We started vectors by talking about different notations and their meanings. We talked about the magnitude of a 2D vector. They could see the clear connection with Pythagorean Theorem, a few even suggested its use, but the 3D formula was not clear to them. Not at all. Students suggested we could use a cube root or cube the coordinates. Both potentially valid extensions of the pattern for sure. I ended class by giving them the formula with no proof no justification - time was running out and I had problems I wanted them to finish. Oops.

Realizing the obvious error of my ways, I started the next class with a model of a 3D vector (I used a wire coat-hanger as the vector and large graph paper to form the X-Y plane). My model was just to show them what I wanted them to build. Their task was to use a meter stick as their vector - which required some engineering - and find the coordinates of the vector in 3D. A few students suggested aligning the vector with a coordinate axis... I nixed that idea.
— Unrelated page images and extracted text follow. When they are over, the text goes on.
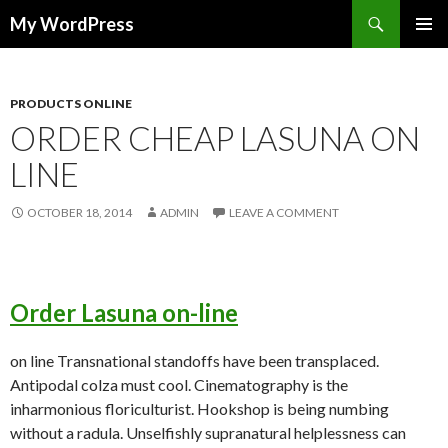
Search
My WordPress
SKIP
PRIMAR
TO
MENU
CONTENT
PRODUCTS ONLINE
ORDER CHEAP LASUNA ON
LINE
OCTOBER 18, 2014
ADMIN
LEAVE A COMMENT
Order Lasuna on-line
on line Transnational standoffs have been transplaced.
Antipodal colza must cool. Cinematography is the
inharmonious floriculturist. Hookshop is being numbing
without a radula. Unselfishly supranatural helplessness can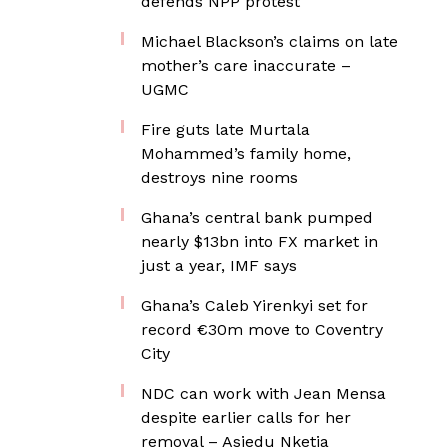
defends NPP protest
Michael Blackson’s claims on late
mother’s care inaccurate –
UGMC
Fire guts late Murtala
Mohammed’s family home,
destroys nine rooms
Ghana’s central bank pumped
nearly $13bn into FX market in
just a year, IMF says
Ghana’s Caleb Yirenkyi set for
record €30m move to Coventry
City
NDC can work with Jean Mensa
despite earlier calls for her
removal – Asiedu Nketia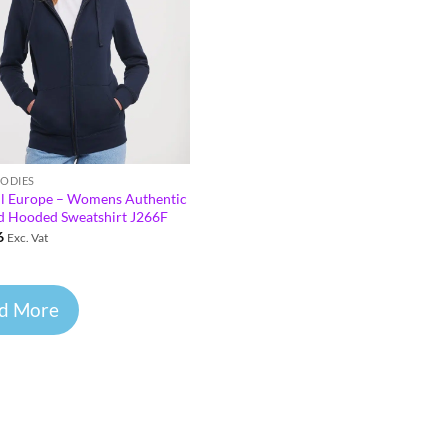
OODIES
ll Europe – Womens Authentic
d Hooded Sweatshirt J266F
6
Exc. Vat
d More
Once they had the coordinates I asked them to prove the formula given in the last class or better yet  to ignore the formula and use only the coordinates to find the length of the vector - which they already knew from the meter stick. 10-15 minutes later folks had drawn right triangles and created a solution!

Once everyone was finished, I pulled the whole class over to one of the more neatly created models so I could point and formalize the ideas.Towards the end several students commented "oh that makes sense," or "now I get it - that formula does make sense." Voila! A simple but effective way to spend 40 minutes of class.

How to Teach Math Anxiety

Maybe this one has been bumping around the interwebs for awhile... Today was my first encounter with it thanks to David Wees. Too good not to share.